# Advice on substrate.



## Costanza (Feb 1, 2006)

Anyone able to lend me some advice; I am trying to make a substrate, but i am confused as to the quantities and types of gravel/sand. This is what I have available from LFS and other places:
-Pool store sand (how much do I use, is this the main rooting medium?)
-Laterite
-Top Soil (they all seem to contain compost, is this bad?)
-Pea Gravel (3/8" size, is this too big?)
-Peat Moss

My main question is: if I'm using coarse sand from a pool supply shop or pea gravel, is this just to coat the top, or is it taking up a majority of the substrate for rooting? If anyone can give me an example of what portions to use (i.e. how many inches of each) I would greatly appreciate it. I've read lots of other posts but I don't seem to be able to find direct answers to these questions. Thanks.


----------



## trenac (Jul 16, 2004)

I have mixed pool filter sand with Flourite and I have used Laterite on the bottom covered by the pool filter sand. I don't measure the amounts of each I use, I just put them together until I get a 2-3" depth.


----------



## Mjproost (Nov 17, 2005)

Put a light dusting of the peat moss on the bottom. Laterite on top of that and cover that with the pool sand or gravel. 3/8" gravel is probably to big. See if you can find fine gravel. 

HTH


----------

=====

In the forum thread, name every material that the opening post lists as available from LFS and other places. The rows that come next are taken from a different source than the forum thread.

=====

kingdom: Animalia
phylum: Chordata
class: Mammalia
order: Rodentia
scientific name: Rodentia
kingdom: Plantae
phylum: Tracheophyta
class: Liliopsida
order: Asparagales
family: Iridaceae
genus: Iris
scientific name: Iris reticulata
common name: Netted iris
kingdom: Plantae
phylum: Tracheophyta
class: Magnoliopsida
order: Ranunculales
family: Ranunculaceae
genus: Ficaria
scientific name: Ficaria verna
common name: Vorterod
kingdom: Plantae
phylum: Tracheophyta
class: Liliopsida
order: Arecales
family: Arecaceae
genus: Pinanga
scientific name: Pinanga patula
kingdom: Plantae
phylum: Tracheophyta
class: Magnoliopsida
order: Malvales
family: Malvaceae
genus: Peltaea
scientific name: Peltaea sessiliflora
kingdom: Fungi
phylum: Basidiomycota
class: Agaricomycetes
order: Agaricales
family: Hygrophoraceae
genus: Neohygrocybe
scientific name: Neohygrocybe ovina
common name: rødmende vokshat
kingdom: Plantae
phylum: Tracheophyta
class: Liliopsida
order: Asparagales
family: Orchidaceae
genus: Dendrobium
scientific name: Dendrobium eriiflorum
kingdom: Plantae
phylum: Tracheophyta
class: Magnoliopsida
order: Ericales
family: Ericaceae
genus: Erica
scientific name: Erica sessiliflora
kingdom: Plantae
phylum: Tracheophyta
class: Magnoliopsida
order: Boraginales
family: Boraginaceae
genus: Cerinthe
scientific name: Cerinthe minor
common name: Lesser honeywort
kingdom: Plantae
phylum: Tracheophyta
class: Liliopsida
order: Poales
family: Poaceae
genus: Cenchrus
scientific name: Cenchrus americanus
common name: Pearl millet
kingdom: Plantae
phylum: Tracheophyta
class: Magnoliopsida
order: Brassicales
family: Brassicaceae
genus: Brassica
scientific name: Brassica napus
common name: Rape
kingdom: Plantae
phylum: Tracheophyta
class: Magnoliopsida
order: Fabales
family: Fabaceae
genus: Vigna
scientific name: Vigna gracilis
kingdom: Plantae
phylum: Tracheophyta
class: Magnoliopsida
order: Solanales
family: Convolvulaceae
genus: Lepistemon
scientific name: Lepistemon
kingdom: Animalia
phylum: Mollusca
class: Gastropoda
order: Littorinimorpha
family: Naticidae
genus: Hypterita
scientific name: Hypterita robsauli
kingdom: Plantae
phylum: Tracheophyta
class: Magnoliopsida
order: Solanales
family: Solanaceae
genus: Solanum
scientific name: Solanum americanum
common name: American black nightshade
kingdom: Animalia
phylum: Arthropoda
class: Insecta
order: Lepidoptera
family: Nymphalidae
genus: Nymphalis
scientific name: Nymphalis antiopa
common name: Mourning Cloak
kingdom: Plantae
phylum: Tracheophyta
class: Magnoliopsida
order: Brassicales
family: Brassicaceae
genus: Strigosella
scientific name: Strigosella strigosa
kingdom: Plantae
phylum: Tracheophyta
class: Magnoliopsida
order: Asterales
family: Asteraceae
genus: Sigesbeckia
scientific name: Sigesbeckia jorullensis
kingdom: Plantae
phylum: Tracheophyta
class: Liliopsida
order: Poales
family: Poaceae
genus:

=====

#### [Final result]
Pool store sand, laterite, top soil, pea gravel, peat moss